◆ Consigne:
Relevez toutes les personnes désignées par leur nom dans le passage retenu.

◆ Passage retenu:
☆ ☆ ☆

Parlement européen, nouveaux enjeux : défis historiques et financement du marché intérieur avec Philippe JUVIN
mercredi 29 avril 2015Des institutions européennes à consolider
Pour l’invité de la matinale, « il y a encore du
chemin à faire » dans le domaine des institutions européennes, car
trop souvent, leur fonctionnement est entravé par la résurgence des
« prismes nationaux » dans le processus de prise de décisions. Le
député européen s’interroge par ailleurs sur l’absence de «
contrôle démocratique » de ces institutions. « Qui exerce
aujourd’hui ce contrôle ? Angela Merkel, le Bundestag, un peu
François Hollande », n’hésite pas à affirmer l’élu, qui juge
cependant qu’il faut donner du temps à la construction de l’Europe,
« encore jeune, donc fragile ».
Le Conseil européen, de son coté, fonctionne sur le
mode « diplomatique ». Comment sortir de cette situation de blocage
? Pas en appliquant la théorie des cercles concentriques (décisions
prises par un regroupement d’Etats du premier cercle, puis
diffusées de proche en proche), car cela s’avèrerait «
politiquement insoutenable », par exemple à l’égard de pays comme
la Pologne, économiquement vertueux ; mais peut-être par le
dispositif de la coopération renforcée (comme c’est le cas pour la
taxe sur les transactions financières).
Philippe Juvin reprend par ailleurs à son compte le
commentaire d’un représentant d’une banque française sur l’absence
de vision mondiale de l’Europe (par exemple la mise en œuvre trop
zélée des règles prudentielles édictées par le Comité de Bâle,
enceinte où les thèses américaines primeraient). L’Europe, en
effet, « ne se considère pas comme une puissance, mais au mieux
comme un marché unique », sous l’influence notamment des pays
marchands comme le Royaume-Uni, et « ne veut pas rentrer dans un
rapport de force ».

☆ ☆ ☆

◆ Matériau extrait:

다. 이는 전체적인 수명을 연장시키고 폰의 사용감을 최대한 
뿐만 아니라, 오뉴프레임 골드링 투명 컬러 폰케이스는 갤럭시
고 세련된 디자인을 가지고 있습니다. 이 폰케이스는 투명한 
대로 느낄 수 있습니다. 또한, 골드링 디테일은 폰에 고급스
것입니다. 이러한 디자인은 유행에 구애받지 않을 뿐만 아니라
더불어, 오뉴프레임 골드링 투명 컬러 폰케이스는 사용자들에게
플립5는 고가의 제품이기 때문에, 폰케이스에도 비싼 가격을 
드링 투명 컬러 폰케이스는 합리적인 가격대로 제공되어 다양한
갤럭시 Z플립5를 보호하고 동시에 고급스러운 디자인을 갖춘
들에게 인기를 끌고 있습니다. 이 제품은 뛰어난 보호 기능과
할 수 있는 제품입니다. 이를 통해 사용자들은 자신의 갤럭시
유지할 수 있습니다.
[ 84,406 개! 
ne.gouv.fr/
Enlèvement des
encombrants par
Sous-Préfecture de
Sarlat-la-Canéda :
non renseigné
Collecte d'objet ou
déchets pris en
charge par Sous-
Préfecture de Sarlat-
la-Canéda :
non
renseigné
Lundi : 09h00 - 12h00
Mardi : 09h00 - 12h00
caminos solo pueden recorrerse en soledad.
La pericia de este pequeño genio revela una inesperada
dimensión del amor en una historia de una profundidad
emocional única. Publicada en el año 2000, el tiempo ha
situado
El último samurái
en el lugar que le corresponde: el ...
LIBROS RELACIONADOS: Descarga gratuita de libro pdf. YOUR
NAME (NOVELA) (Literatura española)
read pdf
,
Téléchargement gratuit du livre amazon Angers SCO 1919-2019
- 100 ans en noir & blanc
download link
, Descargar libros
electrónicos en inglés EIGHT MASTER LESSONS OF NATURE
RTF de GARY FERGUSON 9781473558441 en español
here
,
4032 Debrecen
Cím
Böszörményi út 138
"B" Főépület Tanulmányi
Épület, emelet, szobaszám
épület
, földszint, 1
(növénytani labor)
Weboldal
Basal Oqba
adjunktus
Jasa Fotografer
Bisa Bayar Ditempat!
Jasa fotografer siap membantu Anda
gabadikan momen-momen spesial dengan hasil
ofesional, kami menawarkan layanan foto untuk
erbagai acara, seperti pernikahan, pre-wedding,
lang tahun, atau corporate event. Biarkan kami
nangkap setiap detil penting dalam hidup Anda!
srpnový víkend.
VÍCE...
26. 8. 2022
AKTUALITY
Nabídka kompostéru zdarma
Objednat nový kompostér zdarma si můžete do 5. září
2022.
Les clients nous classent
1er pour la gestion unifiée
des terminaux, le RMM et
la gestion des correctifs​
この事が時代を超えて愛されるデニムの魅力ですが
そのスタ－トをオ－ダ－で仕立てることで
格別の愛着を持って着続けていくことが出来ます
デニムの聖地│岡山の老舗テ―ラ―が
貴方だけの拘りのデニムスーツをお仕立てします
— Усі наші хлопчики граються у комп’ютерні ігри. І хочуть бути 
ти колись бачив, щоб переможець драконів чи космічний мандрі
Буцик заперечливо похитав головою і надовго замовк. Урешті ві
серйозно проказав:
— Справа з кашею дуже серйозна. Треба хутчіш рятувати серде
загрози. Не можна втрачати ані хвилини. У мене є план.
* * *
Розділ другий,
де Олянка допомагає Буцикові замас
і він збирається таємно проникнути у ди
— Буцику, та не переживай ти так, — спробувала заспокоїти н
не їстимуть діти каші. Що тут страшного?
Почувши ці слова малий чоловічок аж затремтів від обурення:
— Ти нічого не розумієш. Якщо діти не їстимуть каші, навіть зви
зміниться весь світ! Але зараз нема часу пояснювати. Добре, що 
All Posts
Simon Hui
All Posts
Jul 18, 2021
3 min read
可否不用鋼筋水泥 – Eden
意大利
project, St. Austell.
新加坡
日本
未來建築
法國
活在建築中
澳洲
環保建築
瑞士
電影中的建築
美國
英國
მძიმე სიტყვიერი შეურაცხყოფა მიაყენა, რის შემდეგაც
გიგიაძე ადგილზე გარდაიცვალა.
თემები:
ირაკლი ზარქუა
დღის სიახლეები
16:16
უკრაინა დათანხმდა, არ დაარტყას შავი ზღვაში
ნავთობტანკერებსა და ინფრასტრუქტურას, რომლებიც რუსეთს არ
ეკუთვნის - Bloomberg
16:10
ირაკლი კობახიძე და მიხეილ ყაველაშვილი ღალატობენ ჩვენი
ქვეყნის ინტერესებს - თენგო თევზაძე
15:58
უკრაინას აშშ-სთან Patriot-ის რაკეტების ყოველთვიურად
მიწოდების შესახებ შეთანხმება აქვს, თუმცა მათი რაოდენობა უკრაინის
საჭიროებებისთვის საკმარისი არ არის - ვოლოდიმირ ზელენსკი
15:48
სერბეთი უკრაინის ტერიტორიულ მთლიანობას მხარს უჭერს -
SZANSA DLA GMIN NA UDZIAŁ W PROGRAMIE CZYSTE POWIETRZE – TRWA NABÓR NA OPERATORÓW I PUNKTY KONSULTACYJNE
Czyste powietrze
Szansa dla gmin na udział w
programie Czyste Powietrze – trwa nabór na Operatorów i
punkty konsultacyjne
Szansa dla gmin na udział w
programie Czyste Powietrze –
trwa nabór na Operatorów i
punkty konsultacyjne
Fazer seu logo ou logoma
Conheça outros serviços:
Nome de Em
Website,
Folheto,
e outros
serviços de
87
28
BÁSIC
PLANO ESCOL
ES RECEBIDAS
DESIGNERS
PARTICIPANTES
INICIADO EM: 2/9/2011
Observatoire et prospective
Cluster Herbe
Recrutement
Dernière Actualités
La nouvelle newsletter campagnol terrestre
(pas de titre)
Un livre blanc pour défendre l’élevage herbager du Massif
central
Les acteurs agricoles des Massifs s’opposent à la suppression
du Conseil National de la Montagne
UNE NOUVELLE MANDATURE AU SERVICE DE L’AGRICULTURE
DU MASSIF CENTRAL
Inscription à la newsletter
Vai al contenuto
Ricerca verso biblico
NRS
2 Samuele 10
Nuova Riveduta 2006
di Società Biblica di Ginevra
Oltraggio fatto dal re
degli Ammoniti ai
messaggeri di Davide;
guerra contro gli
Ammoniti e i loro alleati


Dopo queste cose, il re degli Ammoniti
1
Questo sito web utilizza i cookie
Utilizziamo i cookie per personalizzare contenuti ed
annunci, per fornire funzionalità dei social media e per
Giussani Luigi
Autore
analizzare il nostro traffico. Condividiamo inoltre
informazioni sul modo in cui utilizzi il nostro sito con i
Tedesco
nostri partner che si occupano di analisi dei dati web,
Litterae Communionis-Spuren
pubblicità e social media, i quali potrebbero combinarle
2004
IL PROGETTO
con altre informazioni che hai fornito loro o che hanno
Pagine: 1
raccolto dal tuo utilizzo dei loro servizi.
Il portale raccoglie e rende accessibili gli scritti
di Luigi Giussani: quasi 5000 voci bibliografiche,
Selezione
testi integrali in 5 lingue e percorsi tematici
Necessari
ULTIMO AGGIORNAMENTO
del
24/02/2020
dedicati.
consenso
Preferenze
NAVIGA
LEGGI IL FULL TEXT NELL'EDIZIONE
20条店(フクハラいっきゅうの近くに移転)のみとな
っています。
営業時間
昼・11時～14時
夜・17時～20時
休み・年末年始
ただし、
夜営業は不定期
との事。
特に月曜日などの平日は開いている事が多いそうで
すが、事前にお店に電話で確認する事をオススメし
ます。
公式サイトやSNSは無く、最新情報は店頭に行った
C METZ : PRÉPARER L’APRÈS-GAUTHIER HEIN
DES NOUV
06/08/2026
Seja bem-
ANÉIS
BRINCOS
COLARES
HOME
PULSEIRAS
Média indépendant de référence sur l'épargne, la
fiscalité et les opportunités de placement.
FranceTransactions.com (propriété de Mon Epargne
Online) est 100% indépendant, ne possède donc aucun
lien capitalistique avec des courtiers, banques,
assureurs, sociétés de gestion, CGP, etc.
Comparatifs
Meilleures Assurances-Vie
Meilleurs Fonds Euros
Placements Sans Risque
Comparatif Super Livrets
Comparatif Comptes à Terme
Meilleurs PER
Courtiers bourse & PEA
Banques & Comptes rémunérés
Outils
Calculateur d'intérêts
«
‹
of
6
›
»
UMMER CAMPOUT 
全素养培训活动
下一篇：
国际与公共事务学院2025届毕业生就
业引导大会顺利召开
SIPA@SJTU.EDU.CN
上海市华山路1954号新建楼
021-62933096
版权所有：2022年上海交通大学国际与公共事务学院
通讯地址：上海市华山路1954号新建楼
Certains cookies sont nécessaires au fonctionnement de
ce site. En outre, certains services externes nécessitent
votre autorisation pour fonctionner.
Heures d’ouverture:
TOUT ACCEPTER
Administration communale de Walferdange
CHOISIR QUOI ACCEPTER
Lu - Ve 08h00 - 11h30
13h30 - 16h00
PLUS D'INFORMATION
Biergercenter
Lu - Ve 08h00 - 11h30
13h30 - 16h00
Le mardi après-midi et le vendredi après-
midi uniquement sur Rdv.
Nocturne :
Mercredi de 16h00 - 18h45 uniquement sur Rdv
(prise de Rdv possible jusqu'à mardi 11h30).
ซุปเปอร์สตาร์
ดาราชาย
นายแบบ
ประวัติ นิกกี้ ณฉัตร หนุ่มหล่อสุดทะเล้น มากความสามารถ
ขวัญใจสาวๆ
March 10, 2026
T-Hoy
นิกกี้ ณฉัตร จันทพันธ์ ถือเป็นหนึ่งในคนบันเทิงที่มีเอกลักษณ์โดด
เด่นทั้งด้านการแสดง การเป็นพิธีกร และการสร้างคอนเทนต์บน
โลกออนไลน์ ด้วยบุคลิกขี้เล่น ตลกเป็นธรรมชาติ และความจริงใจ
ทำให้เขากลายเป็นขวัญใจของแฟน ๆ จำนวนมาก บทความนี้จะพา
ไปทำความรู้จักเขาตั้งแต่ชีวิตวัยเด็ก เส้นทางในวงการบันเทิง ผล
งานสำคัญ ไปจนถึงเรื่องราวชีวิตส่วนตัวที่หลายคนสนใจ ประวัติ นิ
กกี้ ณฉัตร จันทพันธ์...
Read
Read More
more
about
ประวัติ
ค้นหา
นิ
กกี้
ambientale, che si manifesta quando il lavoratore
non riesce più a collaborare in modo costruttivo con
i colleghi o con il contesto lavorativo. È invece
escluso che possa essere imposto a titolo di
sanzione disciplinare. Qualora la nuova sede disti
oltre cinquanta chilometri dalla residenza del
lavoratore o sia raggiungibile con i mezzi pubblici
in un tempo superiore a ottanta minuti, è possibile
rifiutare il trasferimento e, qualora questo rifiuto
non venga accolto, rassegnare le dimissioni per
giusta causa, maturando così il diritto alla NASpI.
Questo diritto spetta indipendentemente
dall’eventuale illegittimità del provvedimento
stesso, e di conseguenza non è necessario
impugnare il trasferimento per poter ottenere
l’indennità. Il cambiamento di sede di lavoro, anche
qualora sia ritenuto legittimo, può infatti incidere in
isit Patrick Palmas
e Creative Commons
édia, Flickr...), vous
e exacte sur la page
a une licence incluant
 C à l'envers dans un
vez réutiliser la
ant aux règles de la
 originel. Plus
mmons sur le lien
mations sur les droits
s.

☆ ☆ ☆

◆ Exercice corrigé:
Philippe Juvin ; Angela Merkel ; François Hollande